Morina and Süß’s critique of the article in Die Zeit lays out, perhaps more clearly, the stakes of the current debate in Germany. If it is true that Germany is in “chains” from a sixty-year-old historical dispute about the continuities of German history which leads to “zombie paradigms” about the German people on the part of political and media elites, then the politics of memory in Germany do need radical rethinking. If, on the other hand, this is an artificial crisis created by a historian and a journalist then one has to ask: who does it serve?

A basic question seems to be emerging from the ongoing disputes: what does the culture of critical historical self-reflection about the German past have to do with solving the pressing issues in contemporary Germany? To Christina Morina and Dietmar Süß, very little. Germany can have a more participatory democracy, a debate about independence from the United States, and a more active role in the EU without sacrificing an unflinchingly critical examination of the German past. To Bernd Ulrich and Hedwig Richter, Germany remains shackled by its past with leaders who do not trust the German people for their supposed proclivities towards authoritarian demagoguery. The identity of these Germanophobic German leaders is unclear. One thing is undeniable: the central role of commemorating the Nazi past in modern German public life is a very new and precarious phenomenon and its current location in German public consciousness can never be taken for granted. This is neither the first, nor the last time that a historian has recommended changing Germany’s historical self-perception. The historian Christian Goschler made the point that perhaps what is more novel in the recent controversy is that it reveals the fault-lines of public trust in academic work and professional gatekeeping. This problem of the culture of remembrance also touches larger debates about truth claims, scientific research, and the dissemination of knowledge.

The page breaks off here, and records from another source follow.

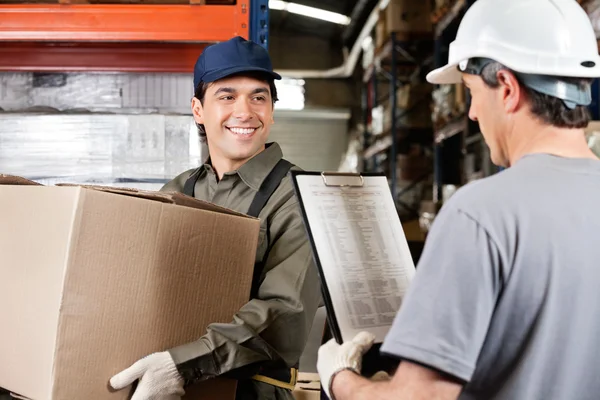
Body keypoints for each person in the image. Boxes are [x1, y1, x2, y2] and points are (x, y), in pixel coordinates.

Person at [316, 0, 600, 399]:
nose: (471, 113)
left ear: (507, 89)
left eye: (471, 92)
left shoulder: (480, 214)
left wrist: (341, 378)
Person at [109, 36, 321, 400]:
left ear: (271, 110)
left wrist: (180, 365)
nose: (245, 111)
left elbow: (283, 314)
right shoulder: (176, 191)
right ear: (197, 110)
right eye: (227, 96)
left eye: (259, 97)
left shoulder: (301, 195)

The methodological issues debated by our German colleagues need to be heard in American universities. For Americans living in the era of Black Lives Matter, police violence, voter suppression, discussions about reparations for slavery, and a critical reexamination of the nation’s founding it might be useful to think about the international comparative dimensions of coming to terms with troubled pasts and the role historians are currently playing in this process elsewhere.